Veuillez poursuivre l'entretien avec Bernard Arnault sur le management de LVMH, reproduit plus bas, à partir de sa dernière phrase.

**Extrait choisi:**
* * * * * * *
Bernard Arnault, Président-directeur général de LVMH.

Bernard Arnault, Président-directeur général de LVMH. - -

Les secrets de la formidable réussite de LVMH, numéro un mondial du luxe, Bernard Arnault, Manager BFM 2013 nous les révèle dans cet entretien avec l'équipe de BFM Business: un mélange d’esprit d’entreprise et de création. "Je suis, dit-il, au cœur d’un groupe d’entrepreneurs et de pionniers...". La suite de l’aventure? La pérennité familiale, gage d’une vision stratégique à long terme.

Ce prix, l'Award du Manager BFM, récompense le manager de LVMH. Vous avez écrit que le management du groupe valorisait "la créativité, la qualité et l’esprit d’entreprise"; comment définiriez-vous votre style de management?

Entrepreneurial créatif. Je suis convaincu que, dans les métiers du groupe, la création, l’innovation, l’audace sont à la base de nos succès. La haute couture, l’horlogerie, la joaillerie, le travail du cuir, les parfums trouvent leur source et leur magie dans la création et l’innovation.

Dans le même temps nous avons besoin de managers qui ont l’esprit d’entreprise, le sens de la bonne gestion, qui sont capables de comprendre l’esprit des créateurs et d’avoir le sens de l’innovation. C’est cet équilibre qui est la clé du succès du groupe LVMH.

C’est cet équilibre entre le rationnel et l’irrationnel, entre le goût de l’organisation et un certain désordre inhérent à la créativité, cette capacité à gérer efficacement l’inventivité et à la transformer en produits au succès planétaire qui nous caractérisent le mieux.

Sur la durée, les performances du groupe sont exceptionnelles. Ces derniers mois, toutefois, les investisseurs ont pu s’inquiéter du ralentissement de certaines marques phares comme Vuitton… La croissance passe-t-elle par de nouvelles marques, de nouveaux créateurs?

La croissance passe d’abord par le succès de nos marques qui doivent créer le désir auprès de nos clients. Le mot clé dans notre métier est le désir. La croissance pour la croissance n’est pas notre but.

Prenez Louis Vuitton qui est la première marque de luxe au monde, et est aussi la plus désirable. L’important, c’est que dans quinze ans Vuitton soit encore aussi désirable qu’aujourd’hui. Notre stratégie est orientée vers ce seul objectif ; la croissance et la rentabilité n’en sont que des conséquences, certes appréciables, mais ce n’est pas notre première préoccupation.
* * * * * * *
(Lignes du jeu de données)
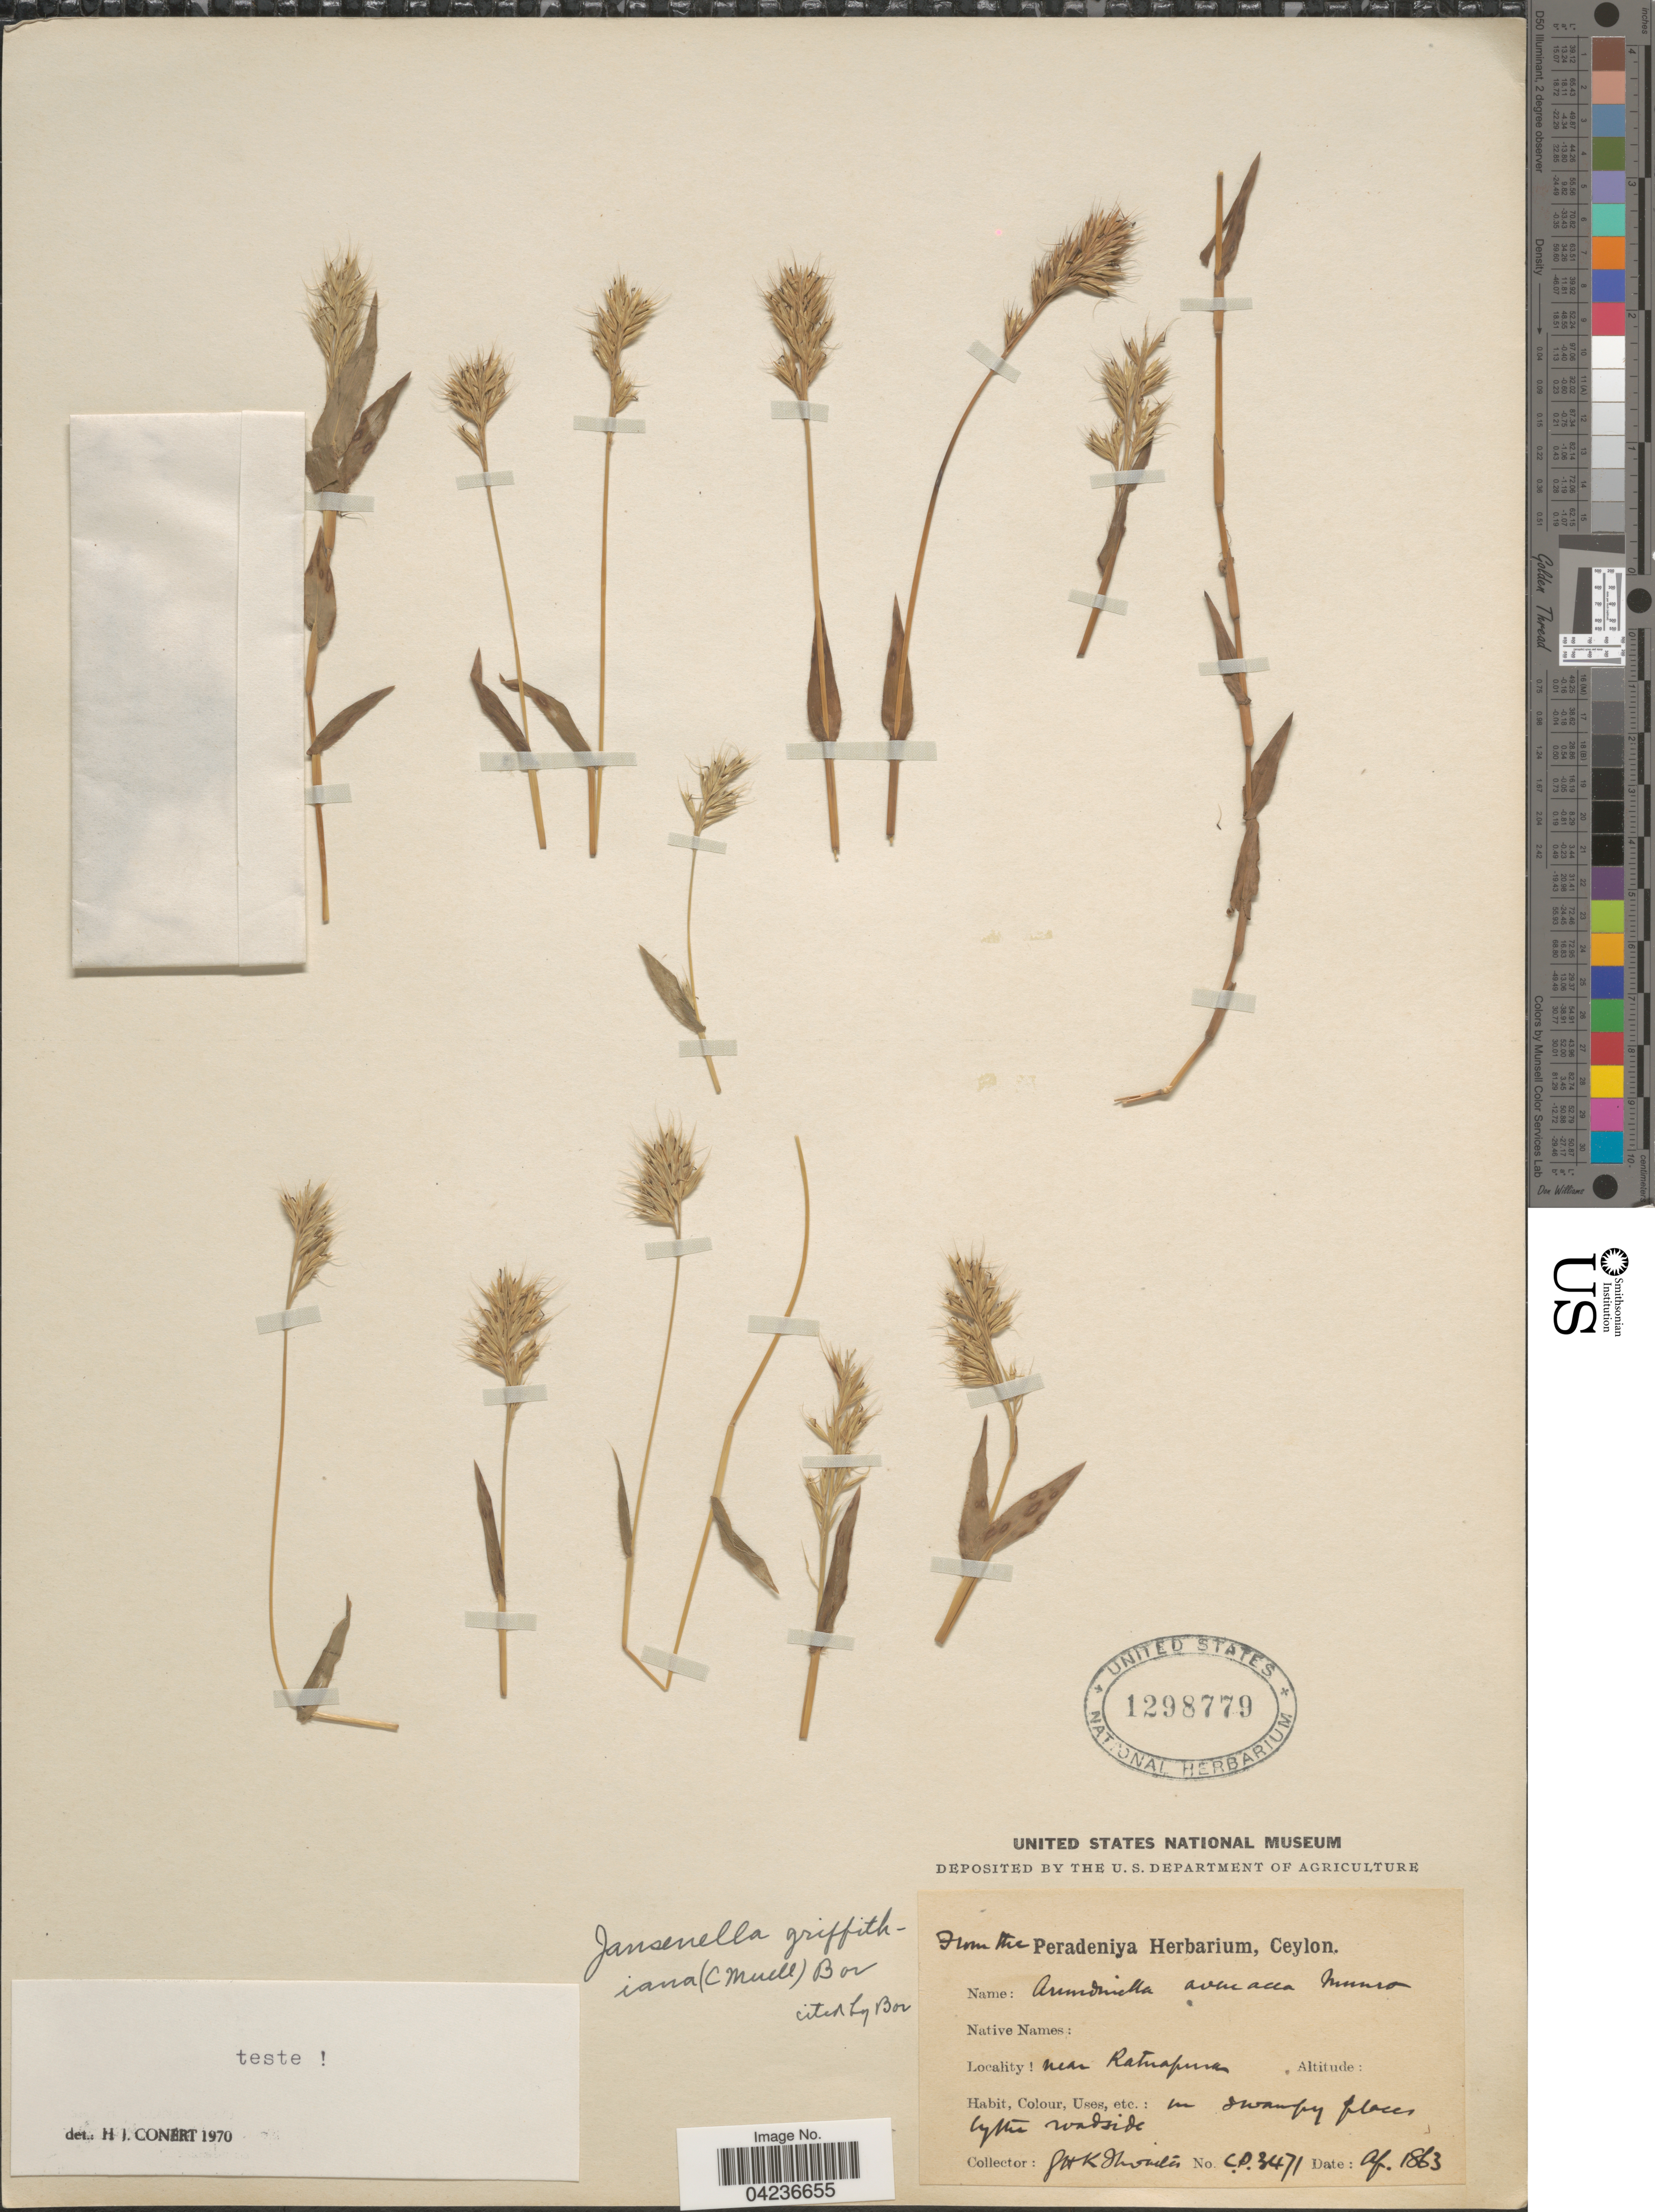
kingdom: Plantae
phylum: Tracheophyta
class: Liliopsida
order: Poales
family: Poaceae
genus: Jansenella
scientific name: Jansenella griffithiana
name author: (Müll. Stuttg.) Bor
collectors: G. H. K. Thwaites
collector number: CP3471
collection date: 1863-04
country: Sri Lanka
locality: Near Ratnapura.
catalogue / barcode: US 1298779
* * * * * * *
**Résultat ci-dessous:**
Bien sûr, la croissance du groupe passe aussi par le développement de nos autres marques, comme par exemple Céline ou Marc Jacobs qui rencontrent de très grands succès. Et lorsque nous avons des opportunités exceptionnelles, nous n’hésitons pas à acquérir des marques uniques dans leur métier, comme Bulgari, un des joailliers les plus prestigieux, ou Loro Piana, une marque au savoir-faire incomparable, leader du cachemire.

La créativité, la haute qualité, la dimension artistique de vos marques, de vos produits, de votre travail sont des notions au cœur du discours de LVMH. Auriez-vous pu diriger avec le même enthousiasme une entreprise dans un secteur n’ayant rien à voir avec le luxe? Et si oui, lequel?

Je ne sais pas. Ce qui est vrai, c’est que je suis à l’aise avec ce mélange d’esprit d’entreprise et de création, qui fait appel autant au cerveau droit qu’au gauche, et qui caractérise les valeurs du groupe LVMH. Je dirige ce groupe avec passion et un plaisir renouvelé chaque jour. Je suis au cœur d’un groupe d’entrepreneurs et de pionniers.

Vous contrôlez LVMH, en êtes le PDG, et deux de vos enfants occupent des postes importants dans le groupe. Vivez-vous cette aventure comme celle d’une entreprise familiale? Et en quoi cela influe-t-il sur votre façon de diriger?

LVMH est effectivement un groupe familial puisque je le contrôle et dans lequel travaillent plusieurs membres de ma famille. Mais il est géré de manière professionnelle. Les responsabilités se gagnent par les compétences, et par aucun autre critère.

Ceci dit, la plupart des maisons composant le groupe sont d’origine familiale elles aussi. Et il est important que l’esprit des familles fondatrices soit toujours présent, comme c’est le cas dans nombre de nos maisons, que ce soit Guerlain, Louis Vuitton, Bulgari, Moët & Chandon, Hennessy, notamment.

Le côté familial d’un grand groupe comme LVMH est un atout majeur, car il lui donne une grande stabilité, et il permet d’avoir une vision stratégique à long terme. Notre horizon pour nos décisions importantes est une génération, et cela nous est possible grâce à cette pérennité familiale.

Vos autres enfants ont-ils vocation eux aussi à intégrer l'entreprise?

Mes plus jeunes enfants poursuivent leurs études, d’ailleurs brillamment. Mais laissons leur le temps!

L’Asie est aujourd’hui votre premier marché. Dans quelle mesure ces marchés émergents au développement formidable restent-ils encore des territoires de conquête et de croissance pour LVMH?

Lorsque Louis Vuitton a ouvert son premier magasin en Chine, en 1992, les professionnels du secteur étaient plus que dubitatifs. Vous connaissez la suite. Nous avons toujours été et continuerons à être pionniers, lorsque nous considérons qu’un pays constitue un marché prometteur.

Ainsi, Vuitton a été la première marque de luxe à ouvrir en Mongolie, au Vietnam… Lorsque l’on pense que le Vietnam a autant d’habitants que l’Allemagne, je vous laisse imaginer le potentiel de croissance à moyen terme. Ce qui est remarquable dans le développement des pays émergents, c’est que les frontières sont repoussées année après année. Prenez le Moyen-Orient, ou l’Amérique du Sud. Ce sont autant de relais de croissance.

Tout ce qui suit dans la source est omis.